▶ [WHAT IS ASKED]:
1 – In the article on the Miami 21 zoning report, what is Andrew Frey's job?
2 – In the records, starting at the first line and ending at the line containing "green L-shape: moved 2", could you change "orange" to "purple" and leave out the pictures?

▶ [DOCUMENT TEXT]:

--- begin ---

A new Urban Land Institute report suggests city officials relax certain provisions of the Miami 21 zoning code to encourage denser developments on narrower lots and further incentivize developers who reduce or eliminate parking, among other recommendations.

Report co-author Andrew Frey presented his ULI focus group’s findings on Friday to Miami Mayor Francis Suarez, who declined to comment about how he will incorporate the report’s recommendations into a revamp of Miami 21 that is currently underway.

“We are focused that [growth] happens responsibly,” Suarez said. “That it supports things like transit; that it supports our resiliency efforts.”\

Frey, director of development for Fortis Design + Build, said the focus group was formed last year to look at aspects of Miami 21 that inhibit progress in areas of housing choice, affordability and mobility.

“We wanted to give specific textual recommendations that hopefully can shorten up the cycle between finding glitches or gaps in Miami 21 and filling them,” Frey said. “We tried to make the recommendations as concrete as possible.”

--- end ---

▶ [EXTRACTED MATERIAL]:
--- begin ---

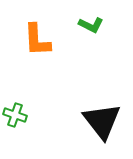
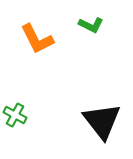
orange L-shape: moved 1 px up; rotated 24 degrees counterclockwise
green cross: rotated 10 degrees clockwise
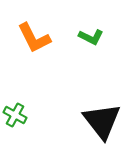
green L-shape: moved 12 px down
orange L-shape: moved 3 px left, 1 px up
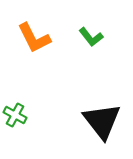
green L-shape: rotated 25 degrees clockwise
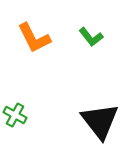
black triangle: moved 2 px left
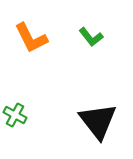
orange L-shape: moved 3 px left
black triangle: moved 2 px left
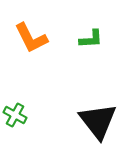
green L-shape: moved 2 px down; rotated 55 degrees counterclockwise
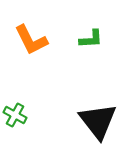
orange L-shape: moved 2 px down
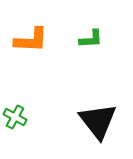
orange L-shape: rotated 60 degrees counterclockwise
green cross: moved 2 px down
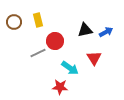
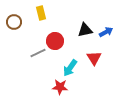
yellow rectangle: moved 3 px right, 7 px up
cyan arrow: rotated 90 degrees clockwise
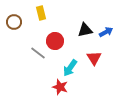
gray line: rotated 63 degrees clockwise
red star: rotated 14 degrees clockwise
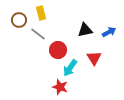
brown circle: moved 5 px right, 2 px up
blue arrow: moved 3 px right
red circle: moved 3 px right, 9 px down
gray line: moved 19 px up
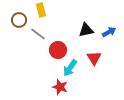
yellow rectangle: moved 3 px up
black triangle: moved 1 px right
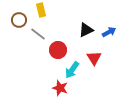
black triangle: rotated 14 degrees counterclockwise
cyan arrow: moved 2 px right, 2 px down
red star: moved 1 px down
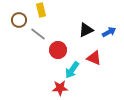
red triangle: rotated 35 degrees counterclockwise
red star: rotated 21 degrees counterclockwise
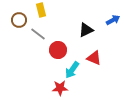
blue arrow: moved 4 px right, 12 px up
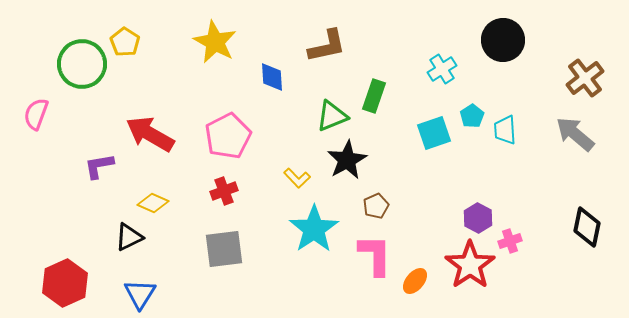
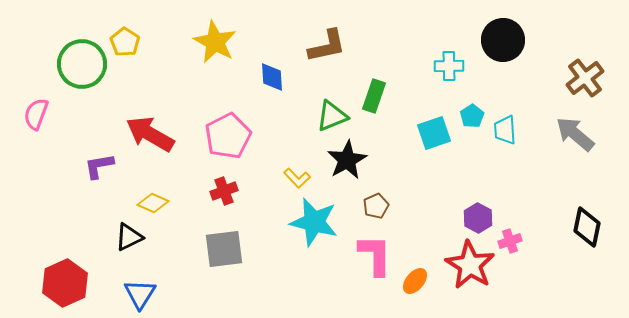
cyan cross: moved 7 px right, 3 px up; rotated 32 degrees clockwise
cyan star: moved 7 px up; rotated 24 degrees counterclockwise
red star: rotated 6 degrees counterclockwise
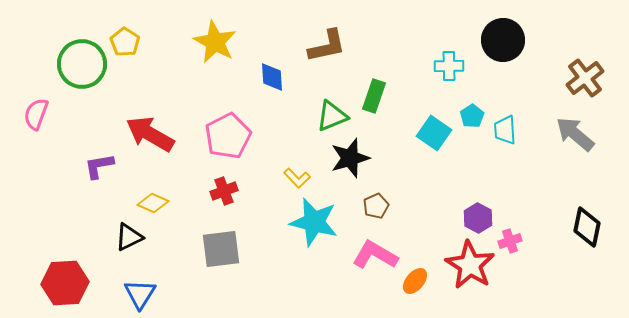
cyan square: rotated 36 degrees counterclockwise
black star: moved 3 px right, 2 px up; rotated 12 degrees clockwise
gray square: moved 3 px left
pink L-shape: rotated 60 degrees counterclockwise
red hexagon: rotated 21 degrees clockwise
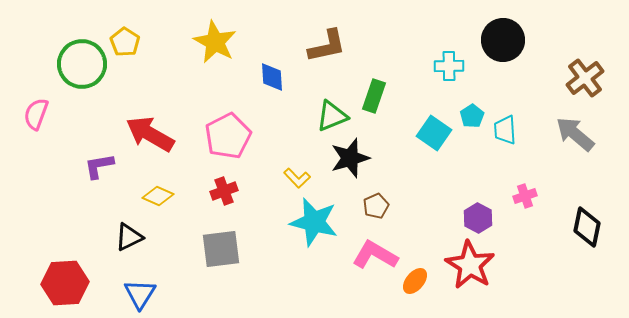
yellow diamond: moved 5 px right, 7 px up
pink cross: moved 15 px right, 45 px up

--- end ---

▶ [WRITTEN RESPONSES]:
1 – Director of development for Fortis Design + Build.

2 –
purple L-shape: moved 1 px up; rotated 24 degrees counterclockwise
green cross: rotated 10 degrees clockwise
green L-shape: moved 12 px down
purple L-shape: moved 3 px left, 1 px up
green L-shape: rotated 25 degrees clockwise
black triangle: moved 2 px left
purple L-shape: moved 3 px left
black triangle: moved 2 px left
green L-shape: moved 2 px down; rotated 55 degrees counterclockwise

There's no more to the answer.